Remember how Google said recently that it might crack down on listings pages that are simply search results themselves? Reader Michael Nguyen dropped an email today to point out how, ironically, Google is now listing pages from its own Google Product Search service exactly as it has warned others not to do.
OK, settle down back there, those of you having a chuckle. Embarrassing? Yes! Intentional? Almost certainly not. Let’s take a look.
Try a search for snake light, and you’ll get this:
See down there at the bottom? Two pages from Google Product Search showing up in the top results:
I can’t resist. Let’s dig the hole for Google just a bit deeper before I throw down a ladder, so it can climb out.
Google’s recent warning about cracking down on search results showing up in its search results IS understandable. I mean, if you’ve done a search for beard trimmer, who wants to get a bunch of pages that just lead you to shopping sites, like this:
See all the results I’ve highlighted in red. Click on any of those, and you end up not at pages giving you information about beard trimmers or a particular beard trimmer product. Instead, you just get shopping search results, pages from shopping search engines listing a variety of beard trimmers and prices from merchants across the web.
For example, click on the number nine listing, and you get:
Oh, yeah, um — shopping results from across the web, courtesy of Google Product Search.
So how did this listing for Google Product Search:
Wind up being listed by Google itself in Google’s ordinary results? Is this a new conspiracy to compel searchers to try Google Product Search?
Nah. After all, Google already uses a product OneBox to push people to Google Product Search whenever it wants. With the beard trimmer search, you can see this at the top of the page:
Ah, but people might skip past this, so it’s better to be in the "real" results. This is Google perhaps trying to slip a change like this past us.

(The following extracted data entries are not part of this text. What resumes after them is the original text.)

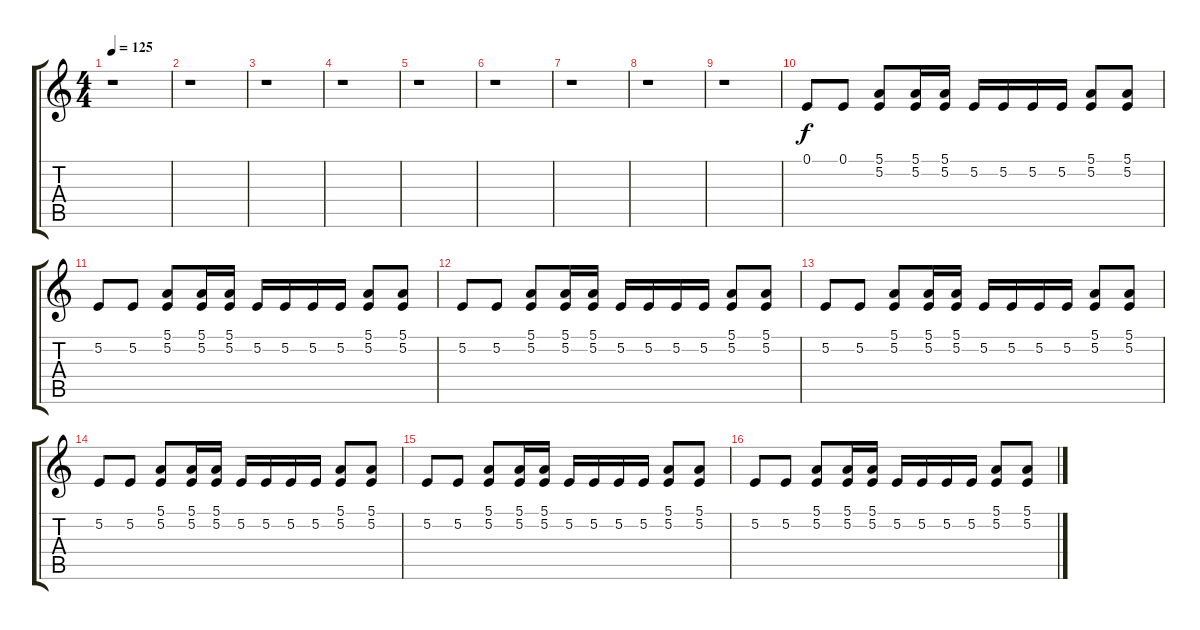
\track "" {instrument agogo}
\staff {score tabs}
\tuning (E4 B3 G3 D3 A2 E2) {hide}
\ts (4 4)
\tempo 125
\clef g2
\ks c
r.1{dy f} |
r.1 |
r.1 |
r.1 |
r.1 |
r.1 |
r.1 |
r.1 |
r.1 |
0.1.8 0.1.8 (5.1 5.2).8 (5.1 5.2).16 (5.1 5.2).16 5.2.16 5.2.16 5.2.16 5.2.16 (5.1 5.2).8 (5.1 5.2).8 |
5.2.8 5.2.8 (5.1 5.2).8 (5.1 5.2).16 (5.1 5.2).16 5.2.16 5.2.16 5.2.16 5.2.16 (5.1 5.2).8 (5.1 5.2).8 |
5.2.8 5.2.8 (5.1 5.2).8 (5.1 5.2).16 (5.1 5.2).16 5.2.16 5.2.16 5.2.16 5.2.16 (5.1 5.2).8 (5.1 5.2).8 |
5.2.8 5.2.8 (5.1 5.2).8 (5.1 5.2).16 (5.1 5.2).16 5.2.16 5.2.16 5.2.16 5.2.16 (5.1 5.2).8 (5.1 5.2).8 |
5.2.8 5.2.8 (5.1 5.2).8 (5.1 5.2).16 (5.1 5.2).16 5.2.16 5.2.16 5.2.16 5.2.16 (5.1 5.2).8 (5.1 5.2).8 |
5.2.8 5.2.8 (5.1 5.2).8 (5.1 5.2).16 (5.1 5.2).16 5.2.16 5.2.16 5.2.16 5.2.16 (5.1 5.2).8 (5.1 5.2).8 |
5.2.8 5.2.8 (5.1 5.2).8 (5.1 5.2).16 (5.1 5.2).16 5.2.16 5.2.16 5.2.16 5.2.16 (5.1 5.2).8 (5.1 5.2).8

Heh. Google doesn’t need to slip that type of thing past anyone. Google’s already started preparing a move for this publicly. Remember, just last week it stopped using OneBox display for news results, putting news into regular results (for more, see here and here. I’ve yet to see this change myself). This is expected to happen to other specialized Google search results, as well.
The explanation is easy. Google almost certainly forgot to block crawling of Google Product Search results by itself and other crawlers.
Look here at the Google Product Search home page:
See those links below the search box? Those are recent queries people have done (reload the page, and they change to different examples). Click on a link, and they generate search results. Click on them as a search spider, and you’ll index search results — unless you’ve been blocked.
To block those spiders, Google would need the right entries in its robots.txt file. Let’s check!
Oops. No entries. Google does have these:
Disallow: /froogle? Disallow: /froogle_
Those were in there to stop queries from Google’s Froogle shopping search engine from being indexed. Unfortunately, Google didn’t update these entries to reflect how Froogle was renamed Google Product Search earlier this month.
That renaming shifted product results to this new URL:
As you can see in this URL for [beard trimmer]:
As soon as Google blocks the /products area via the robots.txt file, those 151,000 or so product pages that have been indexed will go away.
I am pinging Google about this, but I know exactly what they’ll say. This was an oversight, and the robots.txt file will be updated soon. So go on, you’ve had your laugh for the night!